Getting the best out of juniors

9th July 2014

Juniors crave instant gratification for success.

In reality, we know it’s not always that easy. Unfortunately, for all athletes who work hard to achieve their goals, there are obstacles that must be overcome.

One of the most difficult aspects of coaching is the mentality of junior players. Coaches must look for several fundamental factors in juniors, these include current and potential ability, physical ability and of course, attitude.

Once evaluated, it will be evident which areas need most work.

However, there is one characteristic that outweighs all others: Confidence.

In order to reach an elite level, sports men and women must have talent, dedication and a desire to continually improve their game. Whilst ability and work ethic are important, the overriding attribute to a player’s success is confidence. Watching a junior player who has all the squash playing ability, has put in the hard work but is unable to win, due to lack of confidence can put an early end to a promising career.

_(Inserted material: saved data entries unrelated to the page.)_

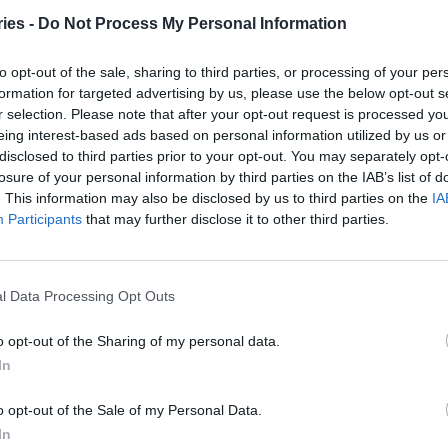
ταυρού, ώστε να εξασφαλιστεί συνέχεια στη
ies -
Do Not Process My Personal Information
, όπου χρειάζεται.
to opt-out of the sale, sharing to third parties, or processing of your per
formation for targeted advertising by us, please use the below opt-out s
ω αυτής της πρωτοβουλίας, υπενθυμίζει ότι η
r selection. Please note that after your opt-out request is processed y
 μαστού, σώζει ζωές και καλεί όλες τις γυναίκες
eing interest-based ads based on personal information utilized by us or
υς έλεγχο. «Η ενημέρωση, η πρόληψη και η
disclosed to third parties prior to your opt-out. You may separately opt-
ερα όπλα ενάντια στον καρκίνο του μαστού»,
losure of your personal information by third parties on the IAB’s list of
. This information may also be disclosed by us to third parties on the
IA
γανισμού.
Participants
that may further disclose it to other third parties.
l Data Processing Opt Outs
εξέταση πρώτης γραμμής σε γυναίκες με υψηλό
αστού
o opt-out of the Sharing of my personal data.
In
ρεμβάσεις ισοδυναμούν με μείωση κατά 1/3 της
o opt-out of the Sale of my Personal Data.
In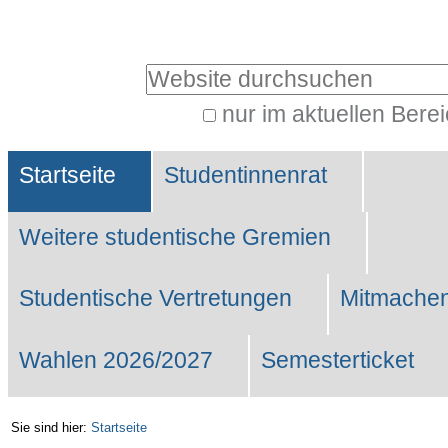
Benutzerspezifische
Werkzeuge
Website durchsuchen
nur im aktuellen Bere
Erweiterte
Sektionen
Suche…
Startseite
Studentinnenrat
Weitere studentische Gremien
Studentische Vertretungen
Mitmachen
Wahlen 2026/2027
Semesterticket
Sie sind hier:
Startseite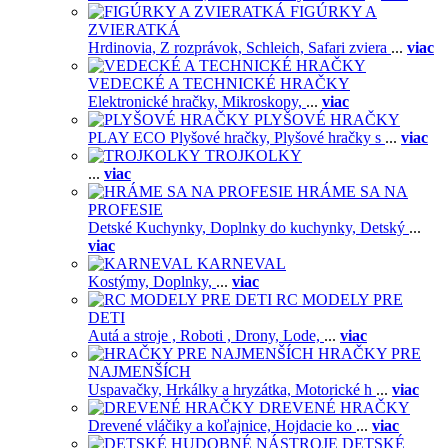
FIGÚRKY A
ZVIERATKÁ
Hrdinovia,
Z rozprávok,
Schleich,
Safari zviera
...
viac
VEDECKÉ A TECHNICKÉ HRAČKY
Elektronické hračky,
Mikroskopy,
...
viac
PLYŠOVÉ HRAČKY
PLAY ECO Plyšové hračky,
Plyšové hračky s
...
viac
TROJKOLKY
...
viac
HRÁME SA NA
PROFESIE
Detské Kuchynky,
Doplnky do kuchynky,
Detský
...
viac
KARNEVAL
Kostýmy,
Doplnky,
...
viac
RC MODELY PRE
DETI
Autá a stroje ,
Roboti ,
Drony,
Lode,
...
viac
HRAČKY PRE
NAJMENŠÍCH
Uspavačky,
Hrkálky a hryzátka,
Motorické h
...
viac
DREVENÉ HRAČKY
Drevené vláčiky a koľajnice,
Hojdacie ko
...
viac
DETSKÉ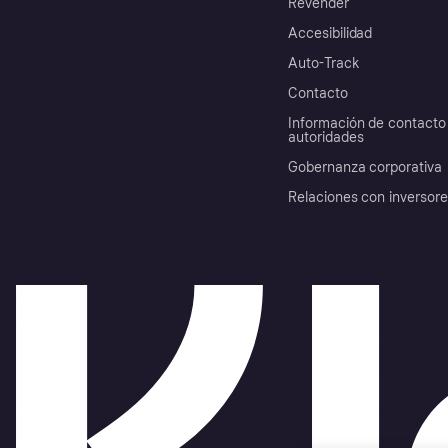
Revender
Accesibilidad
Auto-Track
Contacto
Información de contacto 
autoridades
Gobernanza corporativa
Relaciones con inversor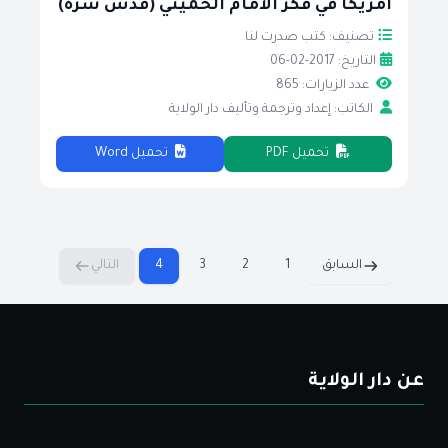
امريكا في فكر الامام الخميني (قدس سره)
تصنيف: كتب صدرت لنا
التاريخ: 2017-02-06
عدد الزيارات: 865
الكاتب: إعداد وترجمة وتأليف دار الولاية
تحميل PDF
تحميل Word
السابق
1
2
3
4
التالي
عن دار الولاية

Encouraging self-confidence should be practised both mentally and physically.

Visualisation is a powerful tool and builds on incredible feelings of success, this approach can instantly create positive vibes, especially before a big match.

Confidence comes down to the thought of success overriding the thought of failure.

The best professional players also feel pre-match nerves but they have confidence in their ability to succeed and therefore don’t let this become an overwhelming factor.

Back in 2011 at the Pan American games my Paraguayan doubles team were tied 1-1, they were just one game away from a place on the podium.

Pressure situations don’t come much greater, but as the coach, I was able to remind the players of the time they have spent working on their tactics and teamwork.

I created positive feelings and boosted confidence heading back onto the court. Instilling belief and confidence, that will override any thoughts of failure, is paramount to success.

Hours of court time unquestionably builds self-belief, having the knowledge that you have done the hard yards in training will stand you in good stead for your match play. If you know you’ve worked harder than your opponent you know you’ve given yourself the best opportunity to improve and ultimately, succeed.

With squash an individual sport, it is vitally important that you build ways to create self-confidence.

The ability to tag in Ramy Ashour when you need a winning shot or to pass the ball to Nick Matthew when you need a new set of lungs, unfortunately, isn’t an option.

If your junior player can work on the two sides to confidence then it can only bode them well to improve all sides of their squash. The ability to keep pushing and striving for success against the odds will separate an average player from an elite player.